O tormento de não poder sair às ruas
Ainda repercute a anedota segundo a qual feliz era o Brasil quando a população desconhecia os 11 ministros do Supremo Tribunal Federal e sabia decorados os nomes dos 11 jogadores da Seleção de futebol. O que marcou esse tormento para os integrantes do STF foi a transmissão ao vivo das sessões. Os julgamentos, todos eles, despertam paixões, afinal, no mínimo há um lado contrário e outro favorável.
Por isso, Luís Roberto Barroso deixou a presidência da Suprema Corte pedindo um tempo para retiro espiritual. Nem houve tempo: pediu para sair. Como alguém que gosta do Direito abre mão de compor seu Everest? A parte mental não aguenta. O próprio Barroso foi assediado em porta de hotel, em aeroporto, no meio da rua.

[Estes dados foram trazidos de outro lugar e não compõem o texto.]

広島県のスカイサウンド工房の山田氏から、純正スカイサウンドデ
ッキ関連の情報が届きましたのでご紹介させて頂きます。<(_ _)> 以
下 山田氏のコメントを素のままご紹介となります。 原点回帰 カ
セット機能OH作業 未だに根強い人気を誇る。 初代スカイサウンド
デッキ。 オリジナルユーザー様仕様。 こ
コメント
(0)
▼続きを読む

Agora, diz-se que a única mulher do STF, Cármen Lúcia, também pode antecipar a aposentadoria. Eis um dos gargalos da democracia: ter de respeitar a opinião alheia. Quando quem a emite é um julgador, cresce a dificuldade, porque alguém vai ser derrotado.
Mais uma vez, o efeito é originário da política. Como a Constituição é um saco de gatos que cabe tudo, tudo vai parar no Supremo, de briga de vizinho a furto em supermercado. A encrenca se avolumou com a polarização pós-2013, com apogeu em 2018 e o insuportável em 2022.
Respeitar o trabalho alheio, não importa qual, é básico da formação. Isso tem de ser explicado para esquerdistas e bolsonaristas, que aprontam todas na redes sociais. O Supremo erra muito, como no caso da suspensão de obras viárias em Goiás, porém erro ainda maior é considerar suas decisões passíveis do OK das ruas.
A Seleção de futebol perdeu para o Japão. O STF decidiu contra o que achávamos correto. E daí?